Given that AQB represses BRCA1 via the ATF3–HDAC1 axis, we investigated whether ATF3 modulates AQB-mediated sensitization to CBPt. In dose–response assays, ATF3 knockdown decreased CBPt sensitivity, whereas ATF3 overexpression enhanced sensitivity (Supplementary Fig. S6A). Functionally, ATF3 knockdown attenuated the inhibitory effects of AQB+CBPt on proliferation, reduced apoptosis and γ-H2AX accumulation, and diminished induction of Bax and cleaved caspase-3 (Supplementary Fig. S6B–F). In xenograft models, ATF3 knockdown compromised the antitumor efficacy of AQB+CBPt, as evidenced by accelerated tumor growth and higher Ki-67 staining (Supplementary Fig. S6G–K). Collectively, these findings indicate that ATF3 is required for AQB-mediated sensitization to CBPt.
Together, these findings confirm that HDAC1, together with ATF3, is indispensable for AQB-induced repression of BRCA1, and further demonstrate that AQB upregulates ATF3, which recruits HDAC1 to the BRCA1 promoter, leading to histone deacetylation, reduced H3K27ac levels, and transcriptional silencing of BRCA1.
AQB enhances CBPt-induced S-phase arrest in EC cells
GAEA analyses revealed that AQB treatment negatively regulated the cell cycle and cell growth pathways (Fig. 4A). As DNA damage repair is closely tied to the cell cycle, a cell cycle analysis was next performed via flow cytometry. The treatment of EC cells with CBPt-induced S-phase cell cycle arrest was significantly enhanced by AQB (Fig. 4B and C). This observation suggests that AQB exacerbates DNA damage by inhibiting CBPt-induced HRR activity, resulting in irreparable damage and S-phase arrest. Cyclin synthesis and degradation are important for regulating the cell cycle. When the activities of Cyclin A/Cyclin E1 or CDK2 are inhibited, this leads to the stalling of DNA replication and consequent S-phase arrest [33,34,35]. WB analyses of proteins associated with S-phase arrest revealed a downregulation of CDK2 and Cyclin A/Cyclin E in the AQB+CBPt treatment group compared to the CBPt group (Fig. 4D). CCK8 and colony formation assays also revealed that combining AQB and CBPt led to the significant inhibition of EC cell proliferation, with this effect being more pronounced than that for either of these drugs individually (Fig. 4E–H). These findings indicate that AQB potentiates CBPt-induced S-phase arrest and that their combined application substantially enhances the inhibitory effect on cellular proliferation.
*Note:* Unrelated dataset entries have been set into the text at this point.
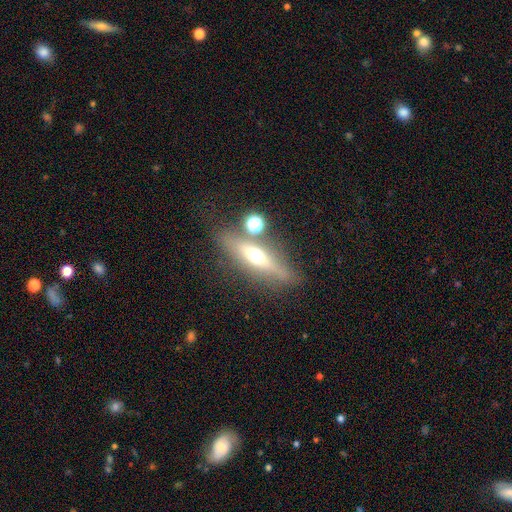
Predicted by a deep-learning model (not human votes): Morphology: type=featured or disk (54%); edge-on=yes (84%); merging=none (75%).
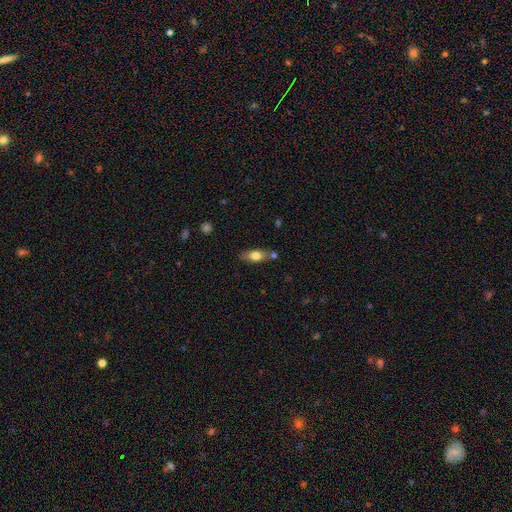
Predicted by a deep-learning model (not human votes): Morphology: type=smooth (74%); roundness=in between (79%); merging=none (68%).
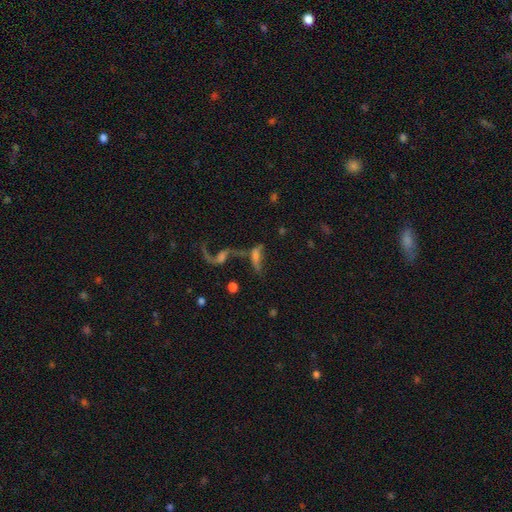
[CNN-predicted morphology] smooth_or_featured: featured or disk (p=0.50) [alt: smooth p=0.32]
merging: merger (p=0.48) [alt: none p=0.22]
A GO and KEGG analysis of DEGs between AQB and control groups. B, C Cell cycle distribution in EC cells. D Expression levels of S phase arrest-related proteins. E, F CCK8 assay in EC cells. G, H Colony formation assay in EC cells. B–H HEC-1A cells were treated with 80 μM of AQB,200 μM of CBPt, or 200 μM of CBPt +80 μM of AQB; HEC-1B cells were treated with 60 μM of AQB, 100 μM of CBPt, or 100 μM of CBPt +60 μM of AQB. Data are expressed as mean ± SD (n = 3). *P < 0.05, **P < 0.01, ***P < 0.001, ****P < 0.0001, ns not significant.
Combination of AQB and CBPt enhances apoptosis in EC cells
RNA sequencing analyses identified that AQB regulates various apoptosis-related genes. Examination of genes involved in the positive regulation of apoptosis revealed upregulation of BBC3 (Fig. 5A). This finding was further validated by qPCR, which confirmed the dose-dependent upregulation of BBC3 in AQB-treated EC cells (Fig. 5B and C). To clarify the mechanisms underlying this finding, a ChIP assay was performed using an anti-H3K27me3 antibody, revealing decreased H3K27me3 enrichment of the BBC3 promoter in cells treated with AQB (Fig. 5D). WB analyses demonstrated significant increases in the levels of PUMA, a pro-apoptotic protein encoded by BBC3, in cells treated with both AQB and CBPt, together with the protein level upregulation of the downstream pro-apoptotic Bax and apoptotic effector cleaved caspase-3 (Fig. 5E). Flow cytometry indicated that both AQB and CBPt were individually capable of inducing EC cell apoptosis. This effect was significantly enhanced when both were used in combination (Fig. 5F). Confocal imaging demonstrated an increase in cleaved caspase-3 protein levels after combined AQB and CBPt treatment (Fig. 5G). These findings demonstrated the ability of AQB to enhance CBPt-induced apoptotic EC cell death through the upregulation of BBC3.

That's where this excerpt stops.